![]() |
Kevin De Bruyne berada di bawah tekanan besar menyusul dua hasil imbang yang diraih Belgia di Piala Dunia 2026. |
Dua hasil imbang melawan Mesir dan Iran telah menempatkan tim nasional Belgia di bawah tekanan yang cukup besar menjelang Piala Dunia 2026. Tim asuhan Rudi Garcia tetap tak terkalahkan, tetapi penampilan mereka yang kurang bersemangat dan penjaga gawang yang tidak efektif telah menyebabkan meningkatnya ketidaksabaran dari media domestik.
Pertandingan melawan Selandia Baru di laga terakhir babak penyisihan grup telah menjadi tugas wajib bagi "Setan Merah". Belgia tidak hanya perlu menang, tetapi juga membutuhkan kemenangan yang meyakinkan untuk mendapatkan kembali kepercayaan diri setelah dua penampilan yang kurang memuaskan.
Tekanan terbesar saat ini tertumpu pada Kevin De Bruyne. Gelandang yang akan berusia 35 tahun ini dipandang sebagai simbol stagnasi Belgia. Dalam skuad Garcia, Courtois adalah salah satu dari sedikit pemain yang tampil di level yang dapat diterima. Sisanya, terutama para pemimpin lini serang, belum memenuhi harapan.

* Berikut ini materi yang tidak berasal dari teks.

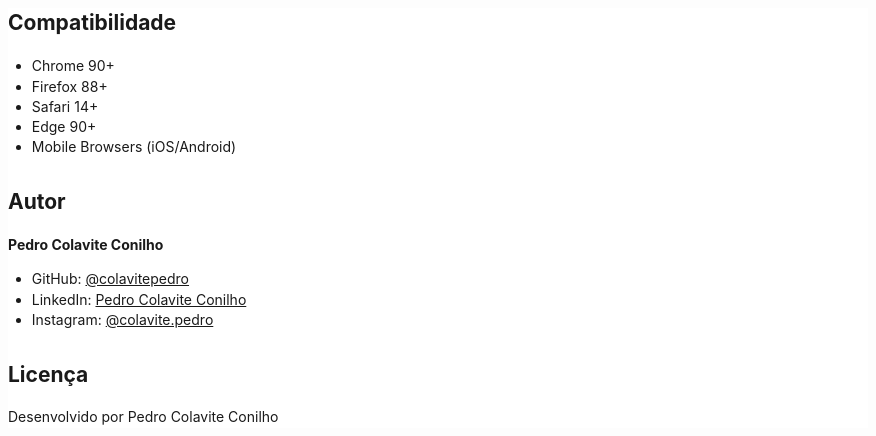 ## Compatibilidade

- Chrome 90+
- Firefox 88+
- Safari 14+
- Edge 90+
- Mobile Browsers (iOS/Android)

## Autor

**Pedro Colavite Conilho**
- GitHub: [@colavitepedro](https://github.com/colavitepedro)
- LinkedIn: [Pedro Colavite Conilho](https://www.linkedin.com/in/pedro-colavite-conilho)
- Instagram: [@colavite.pedro](https://www.instagram.com/colavite.pedro/)

## Licença


Desenvolvido por Pedro Colavite Conilho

De Bruyne membentur tiang gawang dalam pertandingan melawan Mesir, tetapi itu mungkin kontribusi serangan terpentingnya sejak awal turnamen. Yang tersisa adalah citra seorang pemain yang berusaha keras tetapi kurang efektif, ingin mengangkat tim tetapi tidak lagi memberikan perbedaan yang sama seperti sebelumnya.
Kekecewaan seputar De Bruyne bukanlah suatu kebetulan. Gelandang tersebut diingatkan akan penampilannya yang kurang memuaskan di Euro 2024 dan Piala Dunia 2022, di mana Belgia tersingkir di babak penyisihan grup. Setelah meninggalkan Man City dan mengalami penurunan performa di Napoli, De Bruyne terus menghadapi pertanyaan tentang akhir kariernya.
![]() |
Belgia membutuhkan para pemain kuncinya untuk tampil gemilang melawan Selandia Baru agar harapan mereka untuk melaju ke babak selanjutnya tetap hidup. |
Tidak hanya De Bruyne, tetapi Romelu Lukaku juga termasuk di antara mereka yang dikritik oleh para penggemar. Pendukung Belgia menunggu para pemain kunci untuk angkat bicara pada waktu yang tepat untuk menyelamatkan tim dari situasi sulit ini. Bagi generasi yang pernah memiliki harapan yang sangat tinggi, Piala Dunia yang mengecewakan lainnya akan menjadi pukulan besar bagi kepercayaan para penggemar.
Hasil imbang melawan Iran hanya menambah suasana suram. Belgia melepaskan 23 tembakan tetapi gagal mencetak satu gol pun. Ibrahimovic, dalam perannya sebagai komentator televisi, dengan sinis berkomentar bahwa ia hampir tertidur di babak pertama dan "benar-benar tertidur" di babak kedua. Komentar ini mencerminkan monotonnya gaya bermain Setan Merah, meskipun mereka memiliki banyak peluang mencetak gol.
Dalam konteks ini, ada kabar baik yang jarang terjadi datang dari Jeremy Doku. Pemain Manchester City ini baru saja menjadi ayah dan kembali ke Seattle setelah perjalanan yang terburu-buru, dengan tujuan untuk bugar tepat waktu untuk pertandingan melawan Selandia Baru.
Belgia hanya memiliki sedikit pilihan tersisa. Mereka membutuhkan De Bruyne, Lukaku, dan para pemimpin lainnya untuk berada dalam performa terbaik pada pertandingan terakhir babak penyisihan grup. Jika mereka gagal mengalahkan Selandia Baru, Piala Dunia 2026 bisa menjadi babak menyedihkan lainnya dalam kemunduran generasi emas pesepakbola Belgia.